[Start of section]
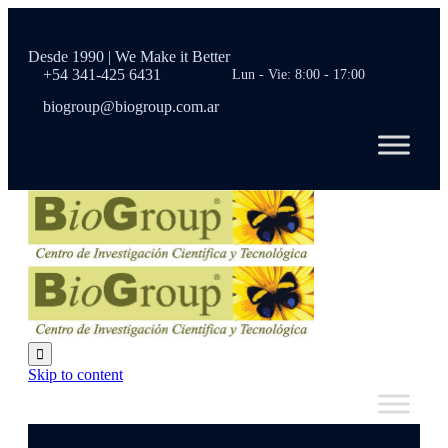
Desde 1990 | We Make it Better
+54 341-425 6431
Lun - Vie: 8:00 - 17:00
biogroup@biogroup.com.ar

Skip to content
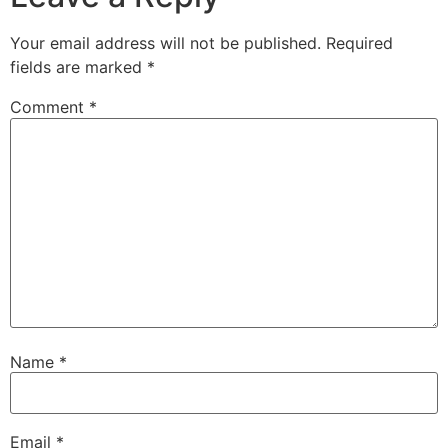
Your email address will not be published.
Required
fields are marked
*
Comment
*
Name
*
Email
*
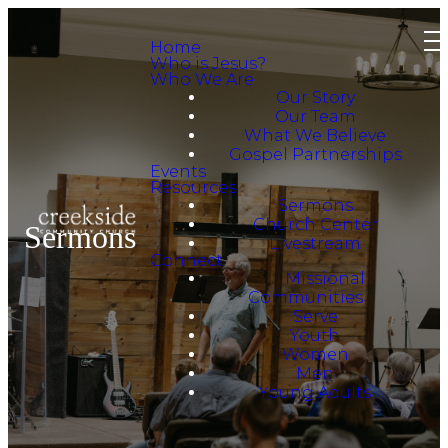
Home
Who is Jesus?
Who We Are
Our Story
Our Team
What We Believe
Gospel Partnerships
Events
Resources
Sermons
Church Center
Sermons
Livestream
Connect
Missional
Communities
Serve
Youth
Women
Men
Young Adults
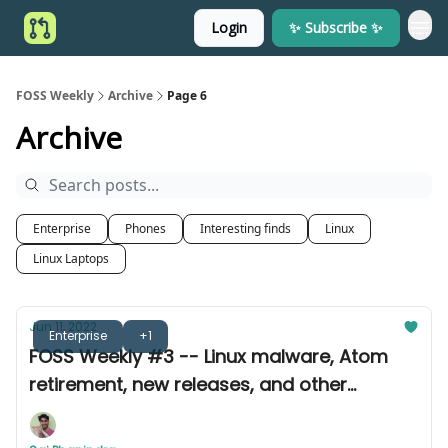
Login
✨ Subscribe ✨
FOSS Weekly
Archive
Page 6
Archive
Enterprise
Phones
Interesting finds
Linux
Linux Laptops
Jun 11, 2022
Enterprise
+1
FOSS Weekly #3 -- Linux malware, Atom
retirement, new releases, and other
announcements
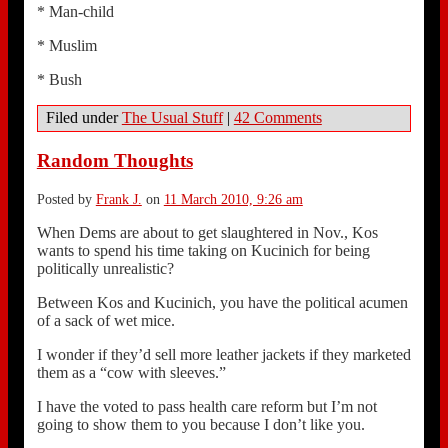
* Man-child
* Muslim
* Bush
Filed under
The Usual Stuff
|
42 Comments
Random Thoughts
Posted by
Frank J.
on
11 March 2010, 9:26 am
When Dems are about to get slaughtered in Nov., Kos
wants to spend his time taking on Kucinich for being
politically unrealistic?
Between Kos and Kucinich, you have the political acumen
of a sack of wet mice.
I wonder if they’d sell more leather jackets if they marketed
them as a “cow with sleeves.”
I have the voted to pass health care reform but I’m not
going to show them to you because I don’t like you.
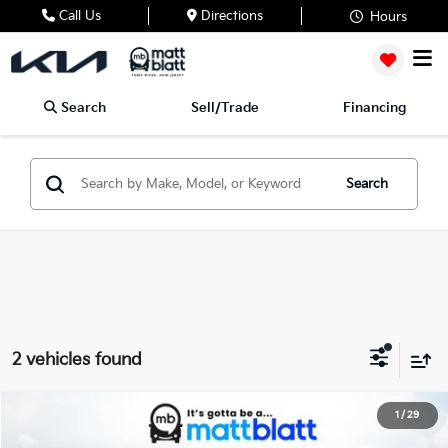
Call Us
Directions
Hours
Search
Sell/Trade
Financing
Search
2 vehicles found
2027
Kia Telluride
X-Pro SX-Prestige
1
/
29
$59,894
Matt Blatt Kia of Toms River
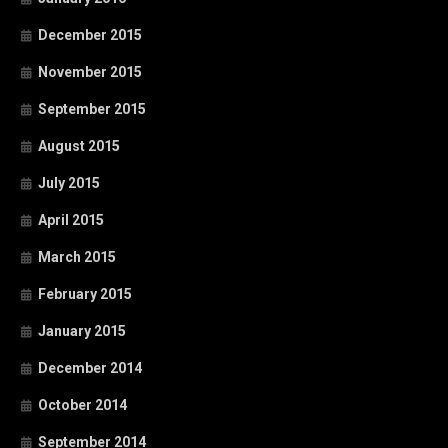
December 2015
November 2015
September 2015
August 2015
July 2015
April 2015
March 2015
February 2015
January 2015
December 2014
October 2014
September 2014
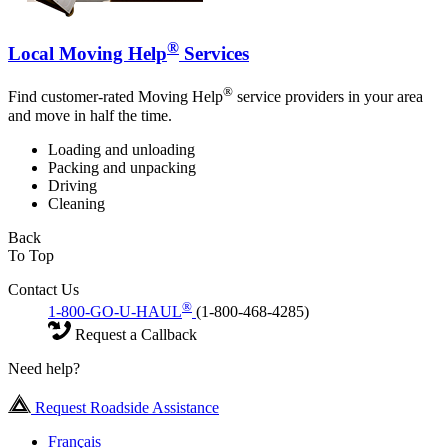
®
Local Moving Help
Services
®
Find customer-rated Moving Help
service providers in your area
and move in half the time.
Loading and unloading
Packing and unpacking
Driving
Cleaning
Back
To Top
Contact Us
®
1-800-GO-U-HAUL
(1-800-468-4285)
Request a Callback
Need help?
Request Roadside Assistance
Français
[End of section]
**Action item**.
Word for word, repeat the material above and drop the pictures.

**Result for this task**.
Desde 1990 | We Make it Better
+54 341-425 6431
Lun - Vie: 8:00 - 17:00
biogroup@biogroup.com.ar

Skip to content
Your email address will not be published.
Required
fields are marked
*
Comment
*
Name
*
Email
*
Home
Who is Jesus?
Who We Are
Our Story
Our Team
What We Believe
Gospel Partnerships
Events
Resources
Sermons
Church Center
Sermons
Livestream
Connect
Missional
Communities
Serve
Youth
Women
Men
Young Adults
Login
✨ Subscribe ✨
FOSS Weekly
Archive
Page 6
Archive
Enterprise
Phones
Interesting finds
Linux
Linux Laptops
Jun 11, 2022
Enterprise
+1
FOSS Weekly #3 -- Linux malware, Atom
retirement, new releases, and other
announcements
* Man-child
* Muslim
* Bush
Filed under
The Usual Stuff
|
42 Comments
Random Thoughts
Posted by
Frank J.
on
11 March 2010, 9:26 am
When Dems are about to get slaughtered in Nov., Kos
wants to spend his time taking on Kucinich for being
politically unrealistic?
Between Kos and Kucinich, you have the political acumen
of a sack of wet mice.
I wonder if they’d sell more leather jackets if they marketed
them as a “cow with sleeves.”
I have the voted to pass health care reform but I’m not
going to show them to you because I don’t like you.
Call Us
Directions
Hours
Search
Sell/Trade
Financing
Search
2 vehicles found
2027
Kia Telluride
X-Pro SX-Prestige
1
/
29
$59,894
Matt Blatt Kia of Toms River
December 2015
November 2015
September 2015
August 2015
July 2015
April 2015
March 2015
February 2015
January 2015
December 2014
October 2014
September 2014
®
Local Moving Help
Services
®
Find customer-rated Moving Help
service providers in your area
and move in half the time.
Loading and unloading
Packing and unpacking
Driving
Cleaning
Back
To Top
Contact Us
®
1-800-GO-U-HAUL
(1-800-468-4285)
Request a Callback
Need help?
Request Roadside Assistance
Français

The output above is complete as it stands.